Many currently extant generic tools for performing bulk linkage were developed last century and while they have accreted features to improve their utility they have failed to fully exploit modern computing architectures. Custom highly-parallelised and distributed solutions exist but there is a need for a modern generalised linkage toolkit.
Objectives and Approach
The aim of this project has been to design, from the ground up, a modern flexible, i.e. scriptable, linkage suite which also takes advantage of contemporary computing architectures to address issues such as distribution of computation, parallelisation of computation and cloud-based computation. Rather than being a monolithic linkage tool or a programming suite, a domain specific language has been developed to specifically describe linkage tasks. Linkage tasks written in this language are then 'executed' or 'compiled and run' to perform pair-wise calculations on data elements. Since linkage tasks are generally bespoke, scriptability has been an important consideration.

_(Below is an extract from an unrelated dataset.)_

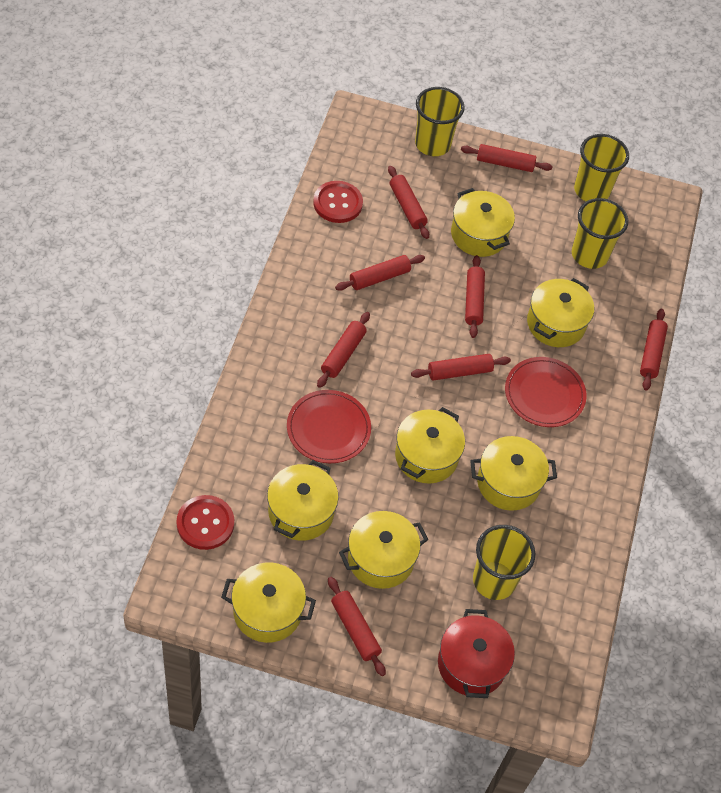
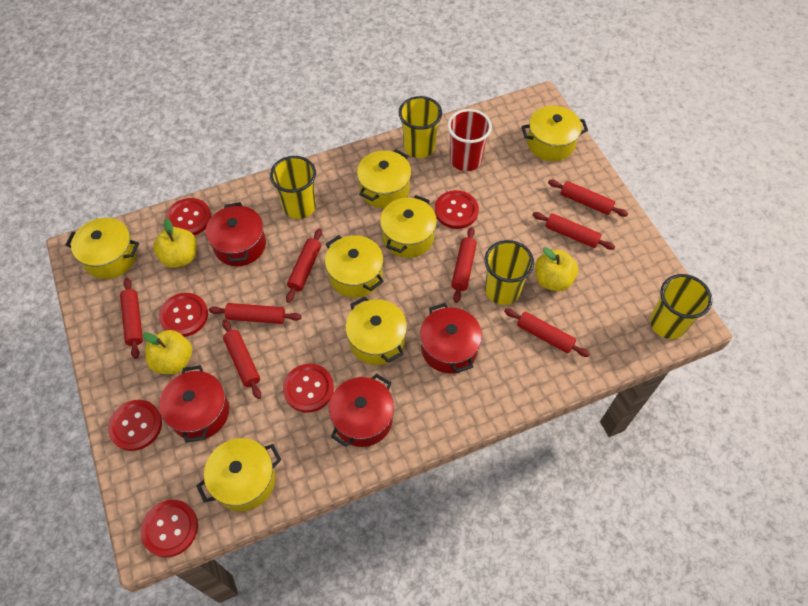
red button: [176,495,234,550] [313,181,363,223] = 2 -> [108,400,162,451] [140,500,198,557] [159,293,208,337] [166,198,211,236] [283,364,334,413] [435,190,479,229] = 6
red cup: none = 0 -> [447,109,492,171] = 1
red plate: [287,390,371,463] [505,357,586,427] = 2 -> none = 0
red pot: [438,609,515,698] = 1 -> [159,365,229,443] [206,202,266,266] [329,373,394,447] [420,303,482,373] = 4
yellow apple: none = 0 -> [142,330,192,374] [153,218,197,268] [535,247,578,291] = 3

Developing a domain specific linkage language has enabled problem specification to be more descriptive and flexible than a monolithic linkage application. The shift in focus from a programming language to a linkage language has enabled a corresponding shift in focus to linkage-related effort (such as blocking and comparison strategies) away from distracting 'glue' code which relates not to linkage tasks under consideration but rather to the distracting bookkeeping aspects of programme execution. The same linkage task may be compiled against different back ends and languages, e.g. FEBRL (python), swift, Amazon lambda (go). The architecture has enabled otherwise idle computing resource to be utilised as well as cloud-based computing facilities for increased throughput and performance. The architecture of the linkage system will be shown with examples.
Contemporary advances in computing sciences can and must be leveraged in modern linkage tools. By providing a custom scriptable linkage language, tasks may be more clearly specified in a manner more flexible than monolithic linkage applications and by uncoupling linkage specification from execution, linkage may be performed optimally across multiple machines and resources.